- **TASK TO CARRY OUT**: Tally the lines in the records below that contain "Stockton" and return only the result.

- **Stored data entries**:
=== Section Start ===

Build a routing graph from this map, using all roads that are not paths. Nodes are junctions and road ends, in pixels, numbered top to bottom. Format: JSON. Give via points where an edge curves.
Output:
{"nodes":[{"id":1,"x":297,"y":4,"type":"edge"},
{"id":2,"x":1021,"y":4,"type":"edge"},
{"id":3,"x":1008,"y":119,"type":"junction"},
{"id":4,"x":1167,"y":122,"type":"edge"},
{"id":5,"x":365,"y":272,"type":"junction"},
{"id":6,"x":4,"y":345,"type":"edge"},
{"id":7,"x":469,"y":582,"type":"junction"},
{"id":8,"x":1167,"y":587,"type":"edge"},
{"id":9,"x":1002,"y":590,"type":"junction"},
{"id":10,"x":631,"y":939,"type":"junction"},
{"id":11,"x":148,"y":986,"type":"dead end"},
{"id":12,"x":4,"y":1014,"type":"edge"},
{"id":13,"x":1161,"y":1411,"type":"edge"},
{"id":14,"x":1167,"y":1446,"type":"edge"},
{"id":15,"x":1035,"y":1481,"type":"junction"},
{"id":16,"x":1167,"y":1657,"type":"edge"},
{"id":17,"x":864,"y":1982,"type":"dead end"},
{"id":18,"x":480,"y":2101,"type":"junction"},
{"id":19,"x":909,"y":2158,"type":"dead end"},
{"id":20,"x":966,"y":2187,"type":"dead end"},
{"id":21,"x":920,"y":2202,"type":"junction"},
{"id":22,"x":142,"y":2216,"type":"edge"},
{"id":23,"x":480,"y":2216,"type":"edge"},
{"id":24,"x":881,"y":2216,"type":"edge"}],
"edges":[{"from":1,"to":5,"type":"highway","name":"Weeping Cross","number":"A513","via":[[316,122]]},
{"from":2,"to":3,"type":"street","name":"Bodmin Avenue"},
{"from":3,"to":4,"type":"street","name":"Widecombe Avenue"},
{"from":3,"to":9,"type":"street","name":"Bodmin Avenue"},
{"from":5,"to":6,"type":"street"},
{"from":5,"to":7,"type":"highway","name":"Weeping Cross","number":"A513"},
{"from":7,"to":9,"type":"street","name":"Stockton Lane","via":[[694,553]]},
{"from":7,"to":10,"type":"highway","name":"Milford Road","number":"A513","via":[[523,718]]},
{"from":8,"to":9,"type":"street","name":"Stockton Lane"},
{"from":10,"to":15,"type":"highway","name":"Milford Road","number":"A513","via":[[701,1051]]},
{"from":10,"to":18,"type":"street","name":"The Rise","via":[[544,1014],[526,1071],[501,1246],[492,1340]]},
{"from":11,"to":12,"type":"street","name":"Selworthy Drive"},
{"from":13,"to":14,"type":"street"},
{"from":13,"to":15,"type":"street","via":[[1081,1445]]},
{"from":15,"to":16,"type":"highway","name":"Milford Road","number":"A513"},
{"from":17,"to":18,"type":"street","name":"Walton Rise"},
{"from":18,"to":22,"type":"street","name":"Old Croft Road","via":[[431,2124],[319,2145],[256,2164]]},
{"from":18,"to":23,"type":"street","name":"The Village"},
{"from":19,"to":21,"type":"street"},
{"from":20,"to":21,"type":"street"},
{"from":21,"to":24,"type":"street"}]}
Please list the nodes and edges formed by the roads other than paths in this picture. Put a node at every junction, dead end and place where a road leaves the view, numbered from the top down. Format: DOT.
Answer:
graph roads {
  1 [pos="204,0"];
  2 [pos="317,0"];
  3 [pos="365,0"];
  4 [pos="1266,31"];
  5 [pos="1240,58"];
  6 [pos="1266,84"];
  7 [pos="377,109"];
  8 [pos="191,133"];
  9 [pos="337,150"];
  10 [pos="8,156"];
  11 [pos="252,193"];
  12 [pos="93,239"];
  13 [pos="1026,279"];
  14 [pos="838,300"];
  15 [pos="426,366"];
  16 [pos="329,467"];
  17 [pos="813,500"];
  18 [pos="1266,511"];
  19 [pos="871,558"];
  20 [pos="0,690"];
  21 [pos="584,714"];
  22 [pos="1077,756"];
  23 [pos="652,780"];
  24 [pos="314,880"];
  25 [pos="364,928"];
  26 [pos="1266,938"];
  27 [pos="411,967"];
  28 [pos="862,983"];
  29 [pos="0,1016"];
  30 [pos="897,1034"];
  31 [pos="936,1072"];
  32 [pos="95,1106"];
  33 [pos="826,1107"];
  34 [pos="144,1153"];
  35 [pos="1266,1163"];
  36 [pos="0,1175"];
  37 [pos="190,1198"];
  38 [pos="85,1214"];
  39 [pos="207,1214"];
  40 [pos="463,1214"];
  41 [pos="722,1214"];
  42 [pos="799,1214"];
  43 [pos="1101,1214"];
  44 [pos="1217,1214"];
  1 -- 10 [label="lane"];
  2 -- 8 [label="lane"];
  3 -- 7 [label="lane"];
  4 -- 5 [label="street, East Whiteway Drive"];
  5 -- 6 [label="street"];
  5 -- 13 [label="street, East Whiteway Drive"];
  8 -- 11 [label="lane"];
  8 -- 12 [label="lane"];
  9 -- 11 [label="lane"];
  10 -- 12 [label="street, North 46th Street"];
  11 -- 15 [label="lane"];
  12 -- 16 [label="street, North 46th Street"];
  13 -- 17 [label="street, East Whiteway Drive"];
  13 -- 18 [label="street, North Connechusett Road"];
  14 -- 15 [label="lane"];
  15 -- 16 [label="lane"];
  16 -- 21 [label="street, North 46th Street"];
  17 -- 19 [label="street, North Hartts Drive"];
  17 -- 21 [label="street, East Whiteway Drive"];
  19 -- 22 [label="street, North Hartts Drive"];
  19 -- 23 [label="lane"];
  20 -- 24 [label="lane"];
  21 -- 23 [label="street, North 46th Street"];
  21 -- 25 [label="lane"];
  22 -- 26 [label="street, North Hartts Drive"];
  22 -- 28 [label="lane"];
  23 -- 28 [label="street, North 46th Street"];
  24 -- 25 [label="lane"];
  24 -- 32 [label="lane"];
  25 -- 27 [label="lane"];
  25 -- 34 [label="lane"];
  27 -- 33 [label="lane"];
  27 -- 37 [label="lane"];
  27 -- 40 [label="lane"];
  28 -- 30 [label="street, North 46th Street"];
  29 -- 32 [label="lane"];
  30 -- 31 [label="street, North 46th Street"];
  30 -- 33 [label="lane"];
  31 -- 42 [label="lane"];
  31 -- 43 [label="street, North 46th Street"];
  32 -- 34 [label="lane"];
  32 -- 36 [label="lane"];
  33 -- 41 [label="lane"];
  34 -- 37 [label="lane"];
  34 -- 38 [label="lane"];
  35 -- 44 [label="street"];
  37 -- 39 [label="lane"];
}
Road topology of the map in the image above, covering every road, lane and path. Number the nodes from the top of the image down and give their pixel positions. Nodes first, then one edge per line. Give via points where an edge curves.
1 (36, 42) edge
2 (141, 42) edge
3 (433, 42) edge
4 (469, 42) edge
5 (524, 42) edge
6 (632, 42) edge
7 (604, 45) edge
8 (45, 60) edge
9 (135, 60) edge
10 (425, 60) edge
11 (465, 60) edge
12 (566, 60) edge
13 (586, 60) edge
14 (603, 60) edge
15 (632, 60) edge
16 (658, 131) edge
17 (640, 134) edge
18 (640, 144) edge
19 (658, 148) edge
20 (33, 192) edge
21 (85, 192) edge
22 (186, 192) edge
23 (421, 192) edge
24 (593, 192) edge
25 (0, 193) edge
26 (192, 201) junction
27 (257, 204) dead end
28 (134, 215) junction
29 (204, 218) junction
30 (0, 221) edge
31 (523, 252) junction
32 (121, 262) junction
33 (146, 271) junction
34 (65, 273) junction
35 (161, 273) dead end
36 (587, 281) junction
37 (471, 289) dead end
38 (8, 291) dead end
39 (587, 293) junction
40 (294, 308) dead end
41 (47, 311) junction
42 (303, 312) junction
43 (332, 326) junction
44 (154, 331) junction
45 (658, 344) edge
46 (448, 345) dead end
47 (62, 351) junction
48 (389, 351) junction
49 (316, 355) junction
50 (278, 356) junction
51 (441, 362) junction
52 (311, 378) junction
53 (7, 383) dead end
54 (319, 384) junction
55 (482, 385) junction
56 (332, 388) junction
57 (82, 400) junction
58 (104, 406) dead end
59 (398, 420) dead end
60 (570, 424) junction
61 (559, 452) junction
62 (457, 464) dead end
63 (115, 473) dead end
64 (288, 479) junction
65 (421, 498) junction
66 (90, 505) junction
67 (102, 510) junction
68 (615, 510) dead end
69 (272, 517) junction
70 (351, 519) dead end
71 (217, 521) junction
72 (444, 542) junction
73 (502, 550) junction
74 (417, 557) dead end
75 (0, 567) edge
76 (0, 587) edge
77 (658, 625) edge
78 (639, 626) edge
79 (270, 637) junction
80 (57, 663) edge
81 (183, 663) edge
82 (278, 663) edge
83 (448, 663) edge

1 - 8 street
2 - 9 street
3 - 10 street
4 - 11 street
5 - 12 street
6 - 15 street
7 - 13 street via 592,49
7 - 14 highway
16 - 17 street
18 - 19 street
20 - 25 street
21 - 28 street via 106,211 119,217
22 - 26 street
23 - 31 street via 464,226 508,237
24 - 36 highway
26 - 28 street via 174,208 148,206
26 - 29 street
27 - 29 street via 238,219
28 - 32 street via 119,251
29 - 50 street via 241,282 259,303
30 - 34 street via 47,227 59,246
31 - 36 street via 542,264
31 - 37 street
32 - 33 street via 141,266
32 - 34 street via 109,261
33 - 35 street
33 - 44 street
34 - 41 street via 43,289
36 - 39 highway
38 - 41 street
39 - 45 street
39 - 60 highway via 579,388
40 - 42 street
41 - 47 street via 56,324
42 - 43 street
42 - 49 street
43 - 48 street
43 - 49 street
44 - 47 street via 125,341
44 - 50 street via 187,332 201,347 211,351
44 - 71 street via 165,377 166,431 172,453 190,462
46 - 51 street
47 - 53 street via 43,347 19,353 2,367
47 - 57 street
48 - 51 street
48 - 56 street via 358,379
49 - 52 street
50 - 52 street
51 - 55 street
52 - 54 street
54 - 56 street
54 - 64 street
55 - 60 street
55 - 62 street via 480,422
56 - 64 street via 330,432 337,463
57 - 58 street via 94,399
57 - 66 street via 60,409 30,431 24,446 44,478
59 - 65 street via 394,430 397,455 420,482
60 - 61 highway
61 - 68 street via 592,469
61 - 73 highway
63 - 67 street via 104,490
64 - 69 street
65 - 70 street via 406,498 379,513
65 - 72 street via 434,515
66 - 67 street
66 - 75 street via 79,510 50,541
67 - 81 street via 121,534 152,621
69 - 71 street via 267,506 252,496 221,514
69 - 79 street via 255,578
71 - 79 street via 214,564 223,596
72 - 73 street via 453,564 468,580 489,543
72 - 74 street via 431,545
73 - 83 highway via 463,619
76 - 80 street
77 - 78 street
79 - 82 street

=== Section End ===

- **SOLUTION TO THIS TASK**: 2